My Top 1000 Songs #100: Franklin's Tower

Wow, made it to 100. Only 900 more to go! (Ok, not sure I'm gonna be able to stick it out that long... especially once Musk drives Twitter into the ground and I don't have a place to share these posts. Maybe I'll find a new social media platform? Or just enjoy one less distraction in my day? Time will tell!

Anyway, "Franklin's Tower." Ok, perhaps not the most impressive example of the Dead's music--it's a basic three-chord riff played endlessly throughout the song--the verses, the choruses, the jams; not so much as a bridge to shake things up. But that also makes it an ideal showcase for some of Jerry's most hypnotic noodling, not to mention some terrifically strange Robert Hunter lyrics ("If you plant ice, you're gonna harvest wind"? Sure, I suppose...)
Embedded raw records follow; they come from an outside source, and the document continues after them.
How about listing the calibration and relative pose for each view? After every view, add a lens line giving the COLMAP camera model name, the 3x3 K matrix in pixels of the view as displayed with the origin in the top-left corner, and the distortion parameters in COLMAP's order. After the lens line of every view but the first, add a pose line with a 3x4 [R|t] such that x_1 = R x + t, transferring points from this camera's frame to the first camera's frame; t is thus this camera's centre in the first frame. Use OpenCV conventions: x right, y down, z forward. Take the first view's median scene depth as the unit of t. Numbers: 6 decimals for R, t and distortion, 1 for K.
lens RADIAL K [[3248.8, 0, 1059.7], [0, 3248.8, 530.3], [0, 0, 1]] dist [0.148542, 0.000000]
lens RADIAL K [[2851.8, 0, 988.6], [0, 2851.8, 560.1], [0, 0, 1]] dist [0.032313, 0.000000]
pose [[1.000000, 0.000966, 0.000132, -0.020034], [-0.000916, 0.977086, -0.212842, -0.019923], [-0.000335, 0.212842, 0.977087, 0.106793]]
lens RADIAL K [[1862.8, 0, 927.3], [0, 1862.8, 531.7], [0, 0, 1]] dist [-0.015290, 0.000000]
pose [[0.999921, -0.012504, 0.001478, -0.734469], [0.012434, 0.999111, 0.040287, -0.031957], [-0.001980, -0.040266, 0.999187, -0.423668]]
The original studio version on 1975's Blues for Allah is a concise little pop song propelled by a gentle reggae groove and burbling keyboard fills. But of course on stage they stretch out a bit, the sort of thing than can go on for quite a while without wearing out its welcome. Indeed, it was hearing an early live performance--from a 1975 San Francisco show when, after a year or so sabbatical, the Dead emerged from their caves and previewed the Allah LP--that played a large role in converting me from a Never-Deader to a life-long Dead fanatic. (That show, which I heard on a hissy cassette shared by a friend in the college dorm, later became the Dead's first archival release, One From The Vault.) So, yeah, a lot of my love for this number is deeply personal, each repeated "Roll away the dew" taking me back to those early, wide-eyed (ok, maybe a little red-eyed) days of diving down the Grateful Dead rabbit-hole--something I wrote about in my book and shared here previously.